**Records to use**
====

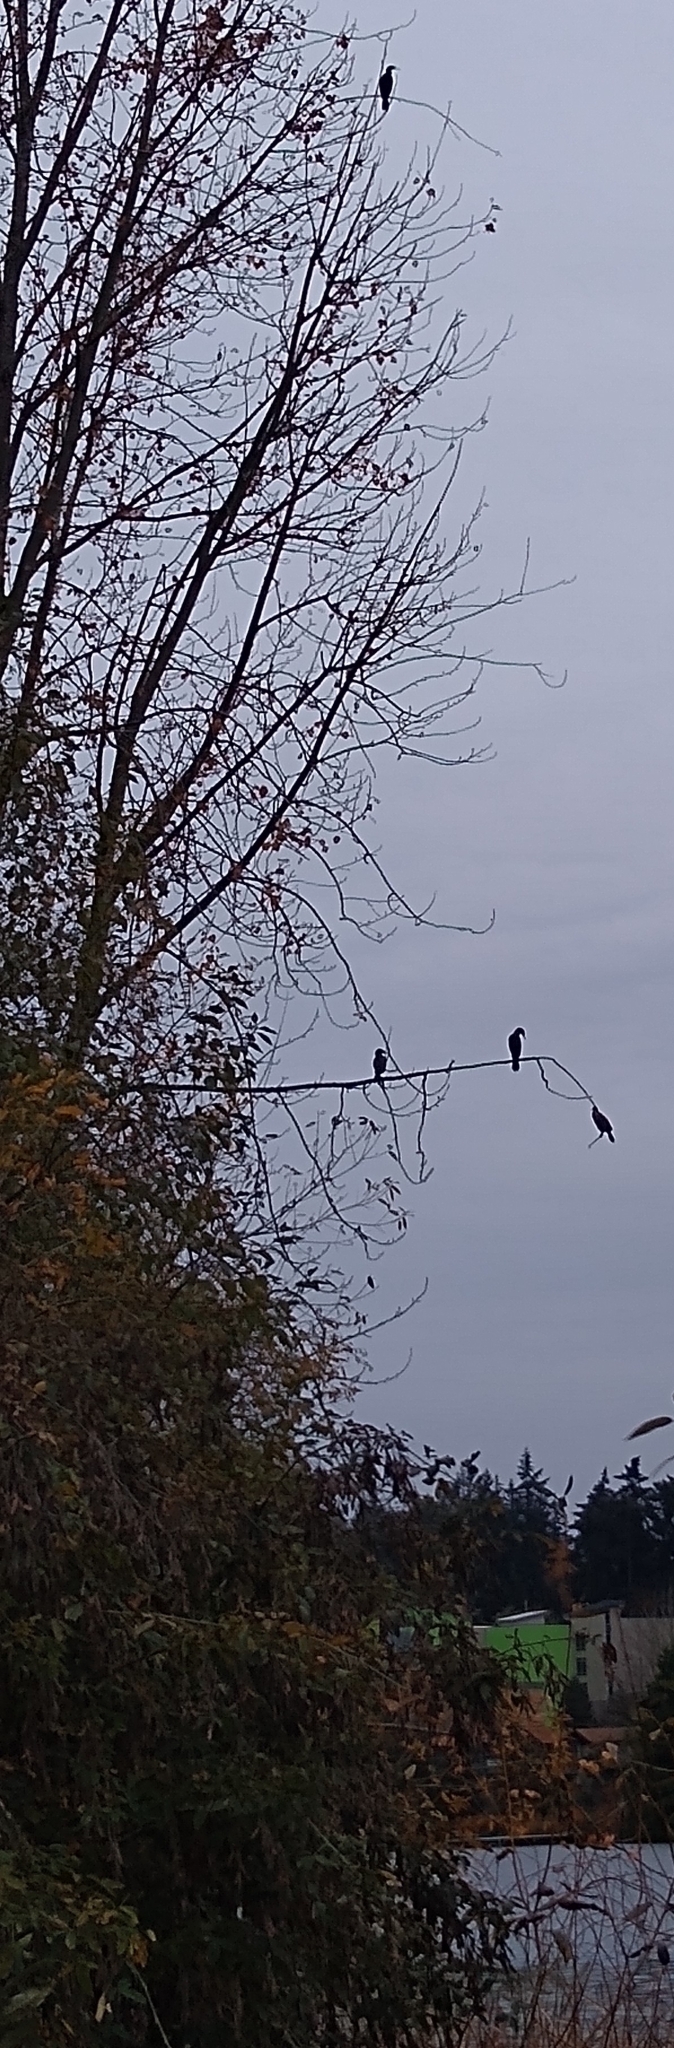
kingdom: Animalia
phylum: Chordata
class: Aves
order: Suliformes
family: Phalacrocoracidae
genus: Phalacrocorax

====

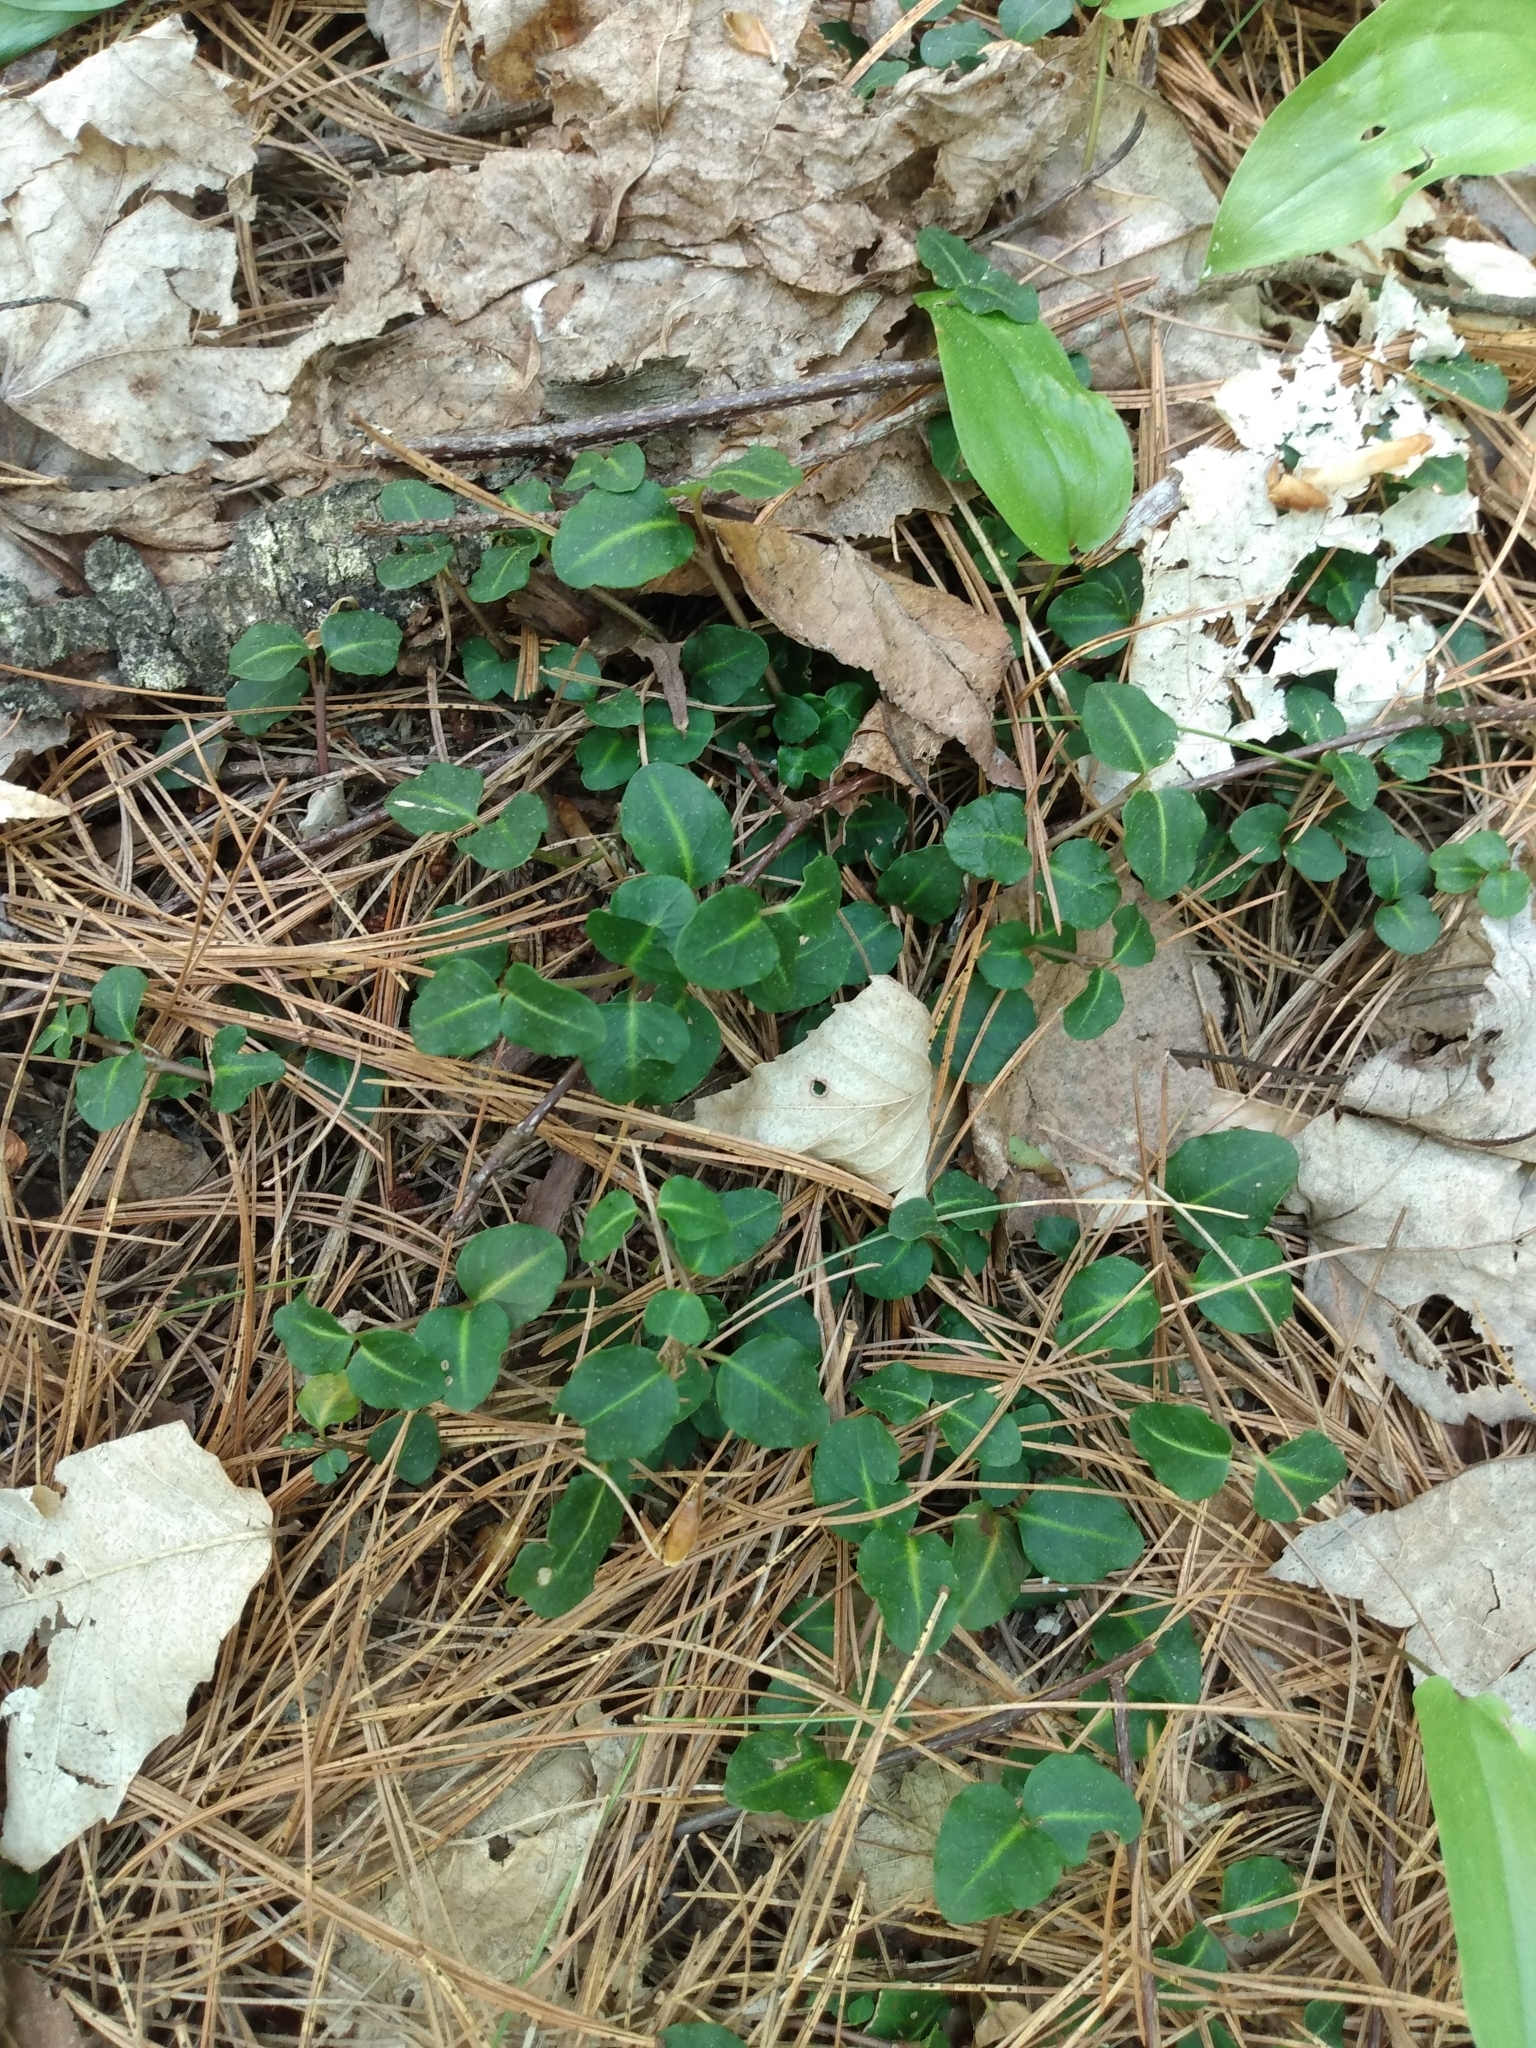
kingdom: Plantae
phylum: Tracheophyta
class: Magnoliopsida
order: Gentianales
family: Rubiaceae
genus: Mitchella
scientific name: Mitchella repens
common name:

====

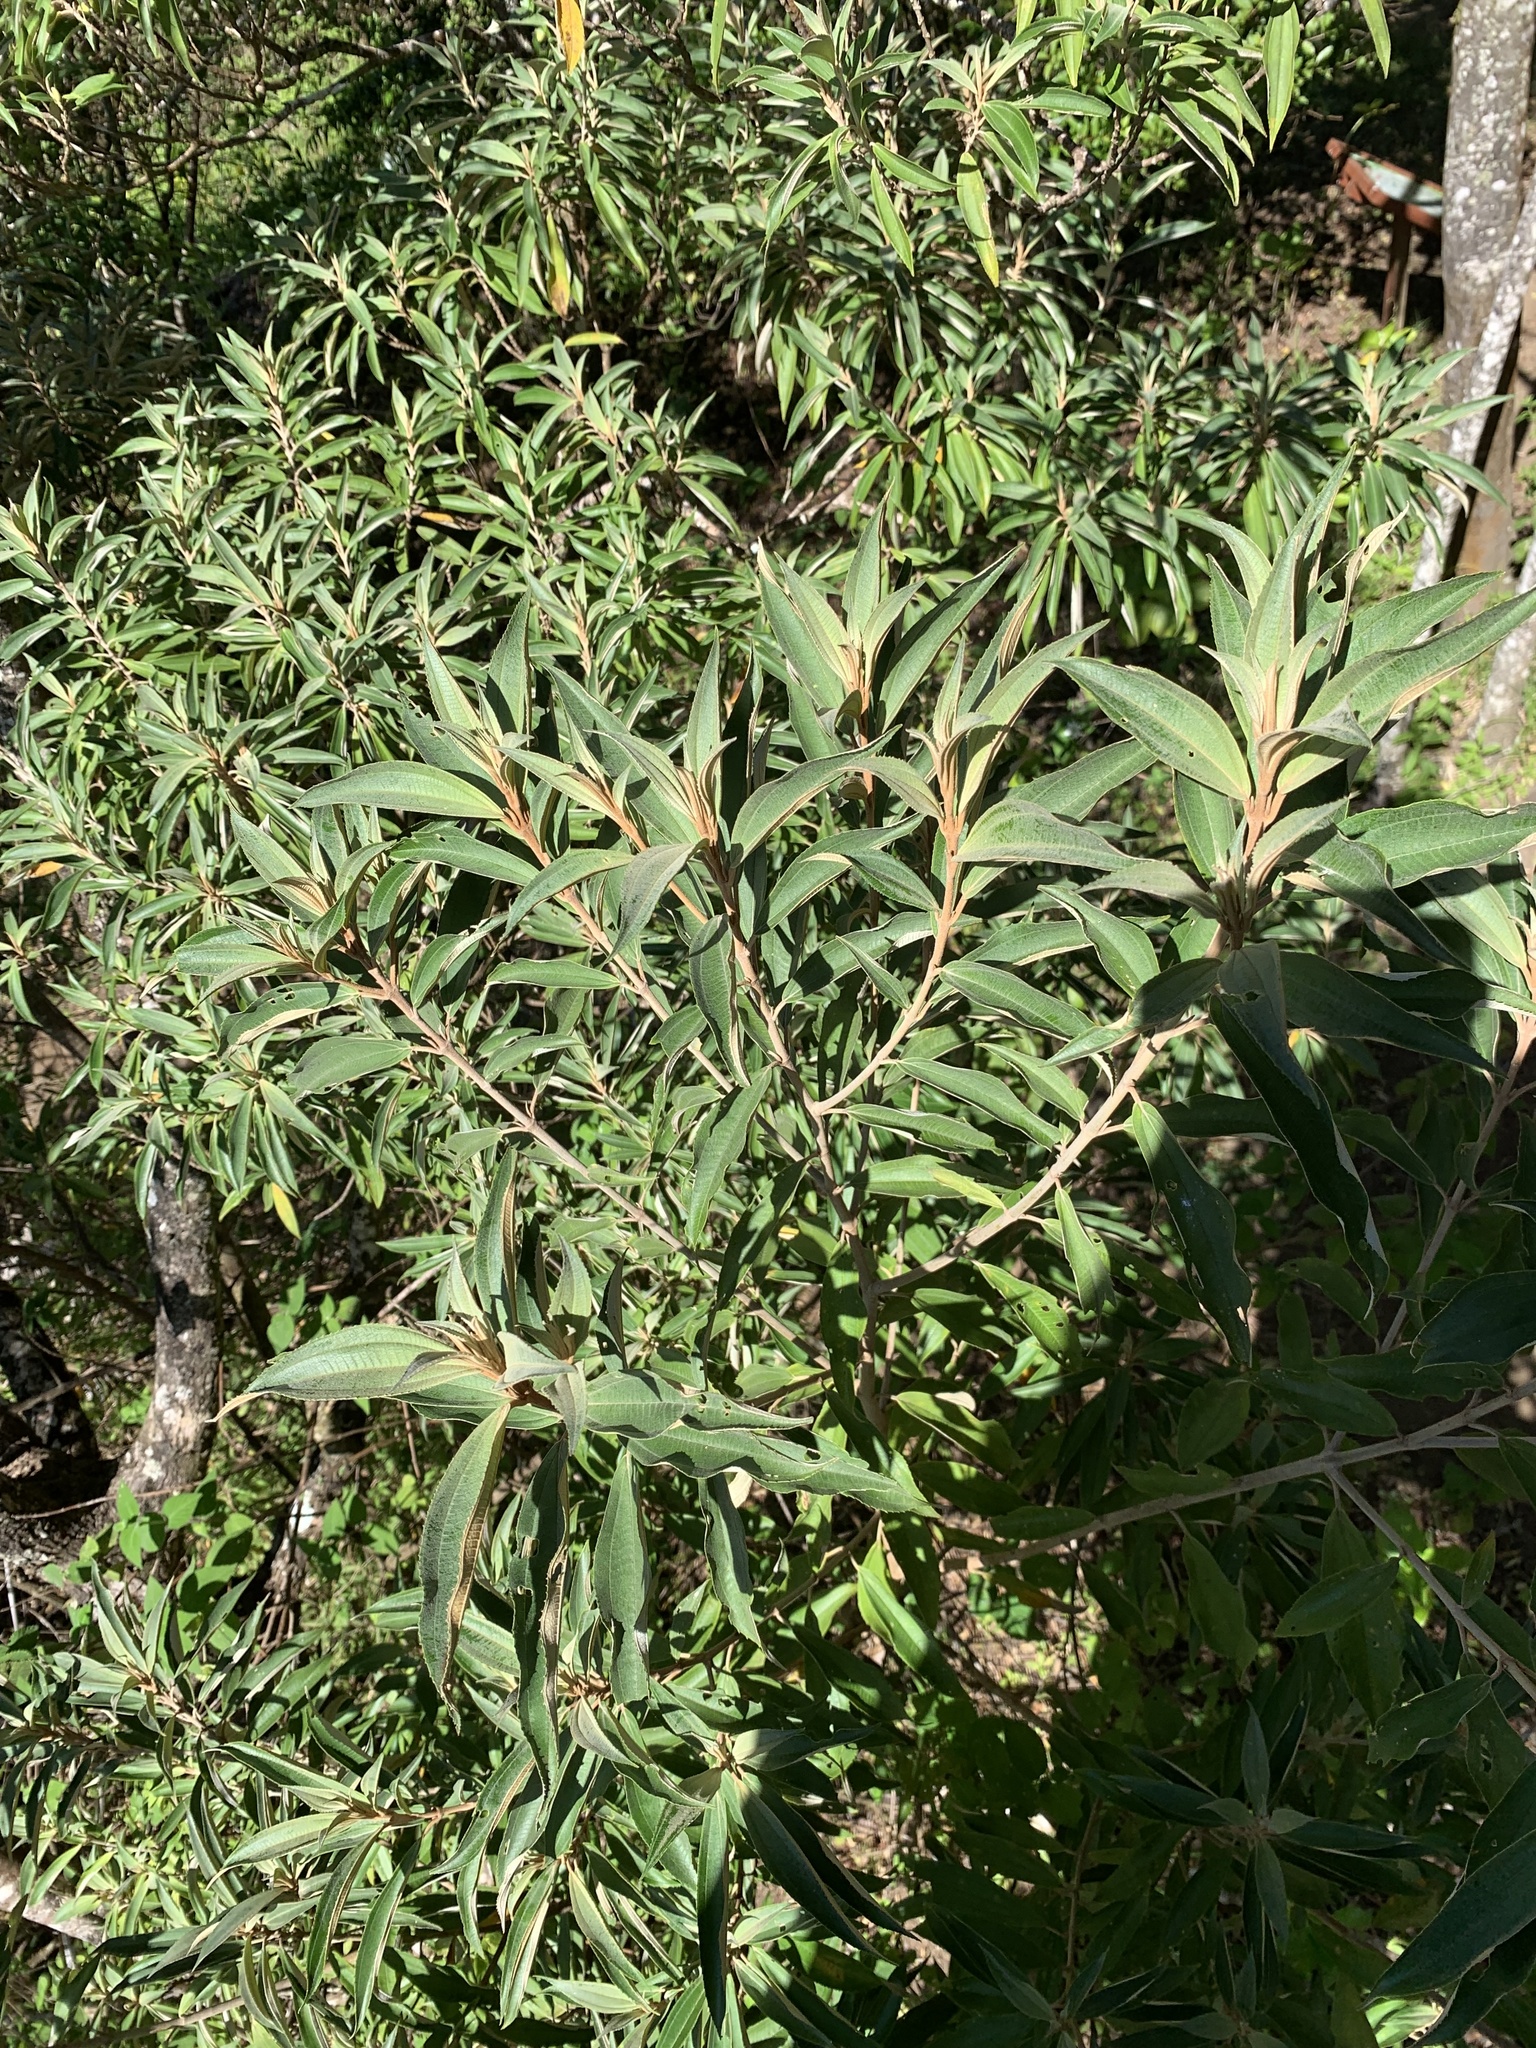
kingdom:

====

**Short problem**
Transcribe the lines starting at the one that contains "phylum: Tracheophyta" and ending at the one that contains "scientific name: Mitchella repens", including both.

**Output of the task**
phylum: Tracheophyta
class: Magnoliopsida
order: Gentianales
family: Rubiaceae
genus: Mitchella
scientific name: Mitchella repens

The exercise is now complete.